**ACTION ITEM**
Please repeat word for word the part of the text below on the EMA's combined scientific advice procedure, starting at "The overall goal" and ending at "public health emergencies.".

**TEXT SECTION**
================================

4 December 2025
The European Medicines Agency’s (EMA) Emergency Task Force (ETF) is strengthening its support for the development of promising medicines and vaccines against public health threats by introducing a new procedure for a combined scientific advice (SA) with input from the EMA, as well as clinical trial and ethics experts at national level.
The overall goal is to ensure alignment between the regulatory approval requirements and national or ethics perspectives on clinical trial applications (CTA). This shall be achieved by involving the ETF, the Clinical Trial Coordination Group, Member States, National Competent Authorities and a newly created group of ethics experts, the Public Health Emergency Ethics Advisory Group, in the scientific advice procedure. The procedure is available for products which fall within the scope of the ETF’s activities, including medicines for antimicrobial resistance and other health threats that have the potential to cause public health emergencies.
The new guidance document ‘Guidance for applicants: the ETF scientific advice that facilitates clinical trial authorisations (SA-CTA)’ outlines how developers of such medicines can request the combined advice. Applicants should follow the standard EMA SA procedure, including existing timelines, submission deadlines and applicable fees. The application dossier should include the usual SA briefing document along with either a mature clinical trial protocol or a draft protocol synopsis and details on the Member States Concerned (MSCs) and the proposed Reporting Member States (RMS) participating in the CTA.
Marco Cavaleri, ETF co-chair and Head of EMA’s Department of Public Health Threats, commented that “with this new approach, developers will receive clear input on the design of clinical trials to allow generation of adequate evidence, and how these trials should be conducted according to both regulatory and ethical considerations.” By aligning the requirements for clinical trials and marketing authorisation applications at an early stage, the new process is expected to accelerate the approval of both clinical trials and the medicines/vaccines developed to address public health threats.

================================

**ENTRIES PROVIDED**

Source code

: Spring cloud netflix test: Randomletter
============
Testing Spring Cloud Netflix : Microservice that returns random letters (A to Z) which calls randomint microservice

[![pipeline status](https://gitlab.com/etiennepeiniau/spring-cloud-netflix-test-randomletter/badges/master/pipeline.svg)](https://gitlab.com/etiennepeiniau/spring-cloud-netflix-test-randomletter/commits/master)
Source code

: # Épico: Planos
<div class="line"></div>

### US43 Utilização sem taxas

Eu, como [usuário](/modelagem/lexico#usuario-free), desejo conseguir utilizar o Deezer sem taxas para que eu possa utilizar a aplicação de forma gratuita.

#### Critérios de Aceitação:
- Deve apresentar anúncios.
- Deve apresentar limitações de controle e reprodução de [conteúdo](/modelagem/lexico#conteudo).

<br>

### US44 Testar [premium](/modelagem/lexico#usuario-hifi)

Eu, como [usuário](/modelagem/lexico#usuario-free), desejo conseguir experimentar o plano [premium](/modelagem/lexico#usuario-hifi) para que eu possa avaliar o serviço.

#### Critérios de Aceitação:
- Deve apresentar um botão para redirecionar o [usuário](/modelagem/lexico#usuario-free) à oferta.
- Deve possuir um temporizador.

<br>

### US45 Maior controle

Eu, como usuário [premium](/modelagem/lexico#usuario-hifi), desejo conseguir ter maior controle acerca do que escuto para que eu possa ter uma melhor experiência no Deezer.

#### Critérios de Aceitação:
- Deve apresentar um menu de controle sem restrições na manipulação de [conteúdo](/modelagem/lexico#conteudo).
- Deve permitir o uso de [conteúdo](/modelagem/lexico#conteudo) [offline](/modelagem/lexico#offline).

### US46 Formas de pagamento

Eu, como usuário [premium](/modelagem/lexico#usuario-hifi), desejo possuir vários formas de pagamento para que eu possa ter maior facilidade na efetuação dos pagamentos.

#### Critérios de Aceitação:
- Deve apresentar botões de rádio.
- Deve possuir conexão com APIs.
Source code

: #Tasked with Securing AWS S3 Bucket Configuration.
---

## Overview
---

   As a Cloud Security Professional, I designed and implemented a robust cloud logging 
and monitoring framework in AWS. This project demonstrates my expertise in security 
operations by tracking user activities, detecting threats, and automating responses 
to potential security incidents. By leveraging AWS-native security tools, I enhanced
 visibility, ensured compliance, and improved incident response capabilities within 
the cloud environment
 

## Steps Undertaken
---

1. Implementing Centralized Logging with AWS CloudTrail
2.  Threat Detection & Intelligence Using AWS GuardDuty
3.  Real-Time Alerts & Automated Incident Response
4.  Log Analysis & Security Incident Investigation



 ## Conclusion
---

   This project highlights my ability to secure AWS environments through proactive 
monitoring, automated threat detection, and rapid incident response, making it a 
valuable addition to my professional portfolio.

================================

**ANSWER FOR THE TASK**
The overall goal is to ensure alignment between the regulatory approval requirements and national or ethics perspectives on clinical trial applications (CTA). This shall be achieved by involving the ETF, the Clinical Trial Coordination Group, Member States, National Competent Authorities and a newly created group of ethics experts, the Public Health Emergency Ethics Advisory Group, in the scientific advice procedure. The procedure is available for products which fall within the scope of the ETF’s activities, including medicines for antimicrobial resistance and other health threats that have the potential to cause public health emergencies.